Dinamika politik pada demokrasi lokal memang membawa dampak yang begitu luas dan positif bagi tumbuhnya institusi demokrasi. Pemilukada memberikan kesempatan kepada masyarakat secara luas untuk berpartisipasi secara politik, menentukan pemimpin daerah yang juga mengikuti dan menentukan kebijakan daerah. Selain itu Pemilukada secara positif telah menjadi pemicu mobilitas dan pertumbuhan ekonomi di sektor rill dengan tumbuhnya usaha-usaha penerbitan, percetakan dan advertising yang menyahuti permintaan para bakal calon untuk perlengkapan sosialisasi dan kampanye berupa marchandise dan pernak-pernik kampanye mulai dari kaos, bendera, spanduk, baliho, stiker dan lain-lainnya. Industri media cetak dan elektronik juga mendapatkan kesempatan yang luas untuk mempublikasikan para kandidat kepala daerah melalui iklan media, dialog media, sosialisasi dan kampanye melalui media.

Jasa konsultan kampanye dan jasa survey politik memperoleh kontrak baik secara profesional independen yang dibiayai oleh pihak ketiga atau organisasi non pemerintah dari luar negeri maupun yang dibiayai oleh kandidat telah memobilisasi tenaga relawan di daerah yang memberi peluang dan kesempatan kerja bagi mereka.

Para Tim Pemenangan atau Tim Sukses juga mendapat berkah dengan menerima pekerjaan untuk sekedar memasang perangkat kampanye, menyiapkan perlengkapan kampanye, mobilisasi massa sampai dengan menjadi pemantau dalam dan luar baik yang dibiayai oleh KPU, Kandidat maupun yang dibiayai oleh pihak ketiga, organisasi non pemerintah dari luar negeri dan lainnya.

Pendek kata, sebagaimana di awal tulisan ini, bahwa Pemilukada langsung dengan era baru demokrasi lokal telah memberi dampak positif bagi masyarakat. Tetapi dampak dan implikasi negatif dari Pemilukada secara langsung dan serentak juga tidak sedikit, diantaranya adalah munculnya politik transaksional. Hal ini diperkuat oleh hasil penelitian yang dilakukan oleh Komisi Pemberantasan Korupsi (KPK) yang mengklaim telah melakukan penelitian pasca pelaksanaan Pemilihan Kepala Daerah (Pilkada) serentak tahun 2015 dan 2017. Hasilnya, pesta demokrasi ternyata sangat sulit terlepas dari politik transaksional. Wakil Ketua KPK, Saut Situmorang menegaskan bahwa pesta demokrasi kedepannya harus lebih baik dari sebelumnya. Tujuannya, agar tercipta proses demokrasi yang sehat untuk masyarakat.[34]

Secara umum politik transaksional dalam Pemilukada dapat dirumuskan sebagaimana disebut Lewis A. Coser (1977: 129)[35] sebagai endowed (membantu dengan pemberian). Tatkala kita memilih wakil-wakil rakyat atau pemimpin, semestinya dapat menghasilkan aktor-aktor konkrit, aktor-aktor dengan otentisitas teruji. Namun dalam perjalanan waktu, aktor-aktor itu berubah menjadi tidak konkrit, palsu. Mereka tidak cukup cakap menjadi elit dan aktor sesungguhnya sebagaimana yang diharapkan oleh rakyat.
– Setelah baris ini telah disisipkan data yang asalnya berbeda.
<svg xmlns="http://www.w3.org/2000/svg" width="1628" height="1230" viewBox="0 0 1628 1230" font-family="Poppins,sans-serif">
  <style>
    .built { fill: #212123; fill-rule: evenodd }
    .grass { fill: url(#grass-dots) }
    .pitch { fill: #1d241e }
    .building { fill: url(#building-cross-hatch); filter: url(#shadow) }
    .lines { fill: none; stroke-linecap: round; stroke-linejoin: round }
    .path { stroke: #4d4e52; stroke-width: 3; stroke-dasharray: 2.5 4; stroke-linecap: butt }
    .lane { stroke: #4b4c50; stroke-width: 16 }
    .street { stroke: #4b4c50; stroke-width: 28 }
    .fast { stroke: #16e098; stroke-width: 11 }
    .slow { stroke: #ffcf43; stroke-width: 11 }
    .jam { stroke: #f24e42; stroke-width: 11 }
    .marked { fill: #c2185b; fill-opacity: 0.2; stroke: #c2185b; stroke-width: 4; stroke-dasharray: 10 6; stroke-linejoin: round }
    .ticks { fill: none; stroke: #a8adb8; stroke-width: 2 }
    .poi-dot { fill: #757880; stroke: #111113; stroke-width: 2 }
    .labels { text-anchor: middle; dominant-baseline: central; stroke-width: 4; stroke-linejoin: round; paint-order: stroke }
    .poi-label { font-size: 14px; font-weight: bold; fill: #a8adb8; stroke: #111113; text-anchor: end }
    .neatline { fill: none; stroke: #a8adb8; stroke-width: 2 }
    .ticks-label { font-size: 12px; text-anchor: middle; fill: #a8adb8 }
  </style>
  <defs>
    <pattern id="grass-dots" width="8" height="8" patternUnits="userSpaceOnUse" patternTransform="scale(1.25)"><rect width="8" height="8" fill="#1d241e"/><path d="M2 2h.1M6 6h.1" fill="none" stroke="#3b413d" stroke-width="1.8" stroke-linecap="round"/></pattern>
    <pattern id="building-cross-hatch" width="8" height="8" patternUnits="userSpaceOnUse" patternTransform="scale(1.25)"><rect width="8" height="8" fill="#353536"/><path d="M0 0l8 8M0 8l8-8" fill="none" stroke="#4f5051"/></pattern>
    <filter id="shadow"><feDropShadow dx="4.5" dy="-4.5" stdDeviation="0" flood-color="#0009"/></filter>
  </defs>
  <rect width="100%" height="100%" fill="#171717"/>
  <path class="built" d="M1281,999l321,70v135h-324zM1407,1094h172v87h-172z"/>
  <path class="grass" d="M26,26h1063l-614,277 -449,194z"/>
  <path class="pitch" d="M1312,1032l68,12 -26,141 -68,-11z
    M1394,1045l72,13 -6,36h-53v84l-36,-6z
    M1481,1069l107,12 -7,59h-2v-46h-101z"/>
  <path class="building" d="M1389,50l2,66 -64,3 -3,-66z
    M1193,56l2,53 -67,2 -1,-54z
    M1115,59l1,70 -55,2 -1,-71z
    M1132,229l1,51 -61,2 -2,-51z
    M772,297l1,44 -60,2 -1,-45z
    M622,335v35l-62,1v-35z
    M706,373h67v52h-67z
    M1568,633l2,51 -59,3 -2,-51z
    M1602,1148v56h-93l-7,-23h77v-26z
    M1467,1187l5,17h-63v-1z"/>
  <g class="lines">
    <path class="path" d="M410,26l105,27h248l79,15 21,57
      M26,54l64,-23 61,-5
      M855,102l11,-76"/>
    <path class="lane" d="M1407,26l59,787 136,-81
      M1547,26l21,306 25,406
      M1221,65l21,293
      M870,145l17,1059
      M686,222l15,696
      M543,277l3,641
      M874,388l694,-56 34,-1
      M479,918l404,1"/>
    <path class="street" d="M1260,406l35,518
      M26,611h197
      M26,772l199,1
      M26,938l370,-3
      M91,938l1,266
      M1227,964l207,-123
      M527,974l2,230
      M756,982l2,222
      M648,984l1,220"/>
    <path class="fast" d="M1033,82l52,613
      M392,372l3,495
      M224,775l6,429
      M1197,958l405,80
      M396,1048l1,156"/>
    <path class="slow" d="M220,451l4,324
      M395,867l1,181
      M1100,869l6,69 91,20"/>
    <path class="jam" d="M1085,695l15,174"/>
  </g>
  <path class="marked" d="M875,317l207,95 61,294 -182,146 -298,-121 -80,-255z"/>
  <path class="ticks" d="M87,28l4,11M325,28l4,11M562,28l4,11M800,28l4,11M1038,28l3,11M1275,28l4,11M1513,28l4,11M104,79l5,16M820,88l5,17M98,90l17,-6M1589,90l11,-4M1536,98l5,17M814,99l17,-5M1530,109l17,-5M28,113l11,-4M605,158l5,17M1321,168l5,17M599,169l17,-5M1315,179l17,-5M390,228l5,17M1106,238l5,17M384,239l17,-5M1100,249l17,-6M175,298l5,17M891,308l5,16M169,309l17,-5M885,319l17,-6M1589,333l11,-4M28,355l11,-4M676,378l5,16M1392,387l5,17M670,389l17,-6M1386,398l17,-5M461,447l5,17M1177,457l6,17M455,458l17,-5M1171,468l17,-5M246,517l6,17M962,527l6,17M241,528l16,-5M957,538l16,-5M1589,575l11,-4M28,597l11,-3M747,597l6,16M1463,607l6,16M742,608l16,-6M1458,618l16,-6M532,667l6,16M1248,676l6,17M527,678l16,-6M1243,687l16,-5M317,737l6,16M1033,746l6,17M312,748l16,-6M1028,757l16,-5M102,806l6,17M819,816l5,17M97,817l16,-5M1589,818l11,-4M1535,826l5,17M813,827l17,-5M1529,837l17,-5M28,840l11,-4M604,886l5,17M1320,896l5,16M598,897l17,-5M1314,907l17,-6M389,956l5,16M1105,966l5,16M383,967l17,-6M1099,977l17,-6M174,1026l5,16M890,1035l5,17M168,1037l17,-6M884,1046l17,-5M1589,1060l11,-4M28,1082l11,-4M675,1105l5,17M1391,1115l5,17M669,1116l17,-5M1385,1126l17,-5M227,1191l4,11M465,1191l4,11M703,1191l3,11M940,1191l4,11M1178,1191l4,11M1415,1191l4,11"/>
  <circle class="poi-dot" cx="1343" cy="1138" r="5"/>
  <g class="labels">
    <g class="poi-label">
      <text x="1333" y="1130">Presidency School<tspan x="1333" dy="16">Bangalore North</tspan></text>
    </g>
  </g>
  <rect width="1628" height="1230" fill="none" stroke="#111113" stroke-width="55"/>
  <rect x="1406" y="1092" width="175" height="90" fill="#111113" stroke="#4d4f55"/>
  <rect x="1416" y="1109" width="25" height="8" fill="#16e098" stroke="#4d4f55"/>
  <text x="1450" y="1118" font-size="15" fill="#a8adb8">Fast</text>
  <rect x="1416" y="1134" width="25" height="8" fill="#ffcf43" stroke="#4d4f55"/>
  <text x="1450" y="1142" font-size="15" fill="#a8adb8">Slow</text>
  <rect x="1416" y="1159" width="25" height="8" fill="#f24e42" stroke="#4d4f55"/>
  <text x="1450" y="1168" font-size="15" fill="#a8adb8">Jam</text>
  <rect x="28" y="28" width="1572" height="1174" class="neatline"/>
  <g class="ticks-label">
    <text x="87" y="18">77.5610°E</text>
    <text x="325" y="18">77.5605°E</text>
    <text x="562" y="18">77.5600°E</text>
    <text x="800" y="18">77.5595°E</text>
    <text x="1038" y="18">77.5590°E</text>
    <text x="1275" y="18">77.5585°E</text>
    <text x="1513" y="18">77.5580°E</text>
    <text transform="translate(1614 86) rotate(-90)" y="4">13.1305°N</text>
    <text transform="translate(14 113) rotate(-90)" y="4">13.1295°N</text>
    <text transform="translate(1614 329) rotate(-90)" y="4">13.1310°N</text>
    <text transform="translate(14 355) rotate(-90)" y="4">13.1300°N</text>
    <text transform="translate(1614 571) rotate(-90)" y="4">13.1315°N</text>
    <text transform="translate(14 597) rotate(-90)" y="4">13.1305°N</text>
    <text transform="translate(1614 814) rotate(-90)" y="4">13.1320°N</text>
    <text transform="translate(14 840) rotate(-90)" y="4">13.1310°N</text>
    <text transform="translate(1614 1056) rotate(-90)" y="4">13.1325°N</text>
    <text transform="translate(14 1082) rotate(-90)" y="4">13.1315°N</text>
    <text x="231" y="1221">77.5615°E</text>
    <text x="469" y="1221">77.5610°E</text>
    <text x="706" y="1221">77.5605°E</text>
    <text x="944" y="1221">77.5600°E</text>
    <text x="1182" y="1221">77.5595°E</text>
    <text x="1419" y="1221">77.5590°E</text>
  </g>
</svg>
Rumusan kedua tentang politik transaksional terjadi sebagaimana pemikiran, Benedict RO’G Anderson[36] dalam Language and Power (2006: 47-50) menegaskan bahwa Indonesia menganut budaya politik patrimonial atau klientelisme (pola relasi patronklien). Pola relasi antara patron dan klien didasari oleh kebutuhan saling menggantungkan, tetapi juga saling menguntungkan. Dengan memanfaatkan otoritas formal yang digenggamnya, sang patron bertindak sebagai pengayom, pelindung, atau penjamin eksistensi si klien. Sebaliknya, si klien berkewajiban menopang eksistensi sang patron. Jika salah seorang di antara keduanya runtuh, maka yang lain juga ikut runtuh.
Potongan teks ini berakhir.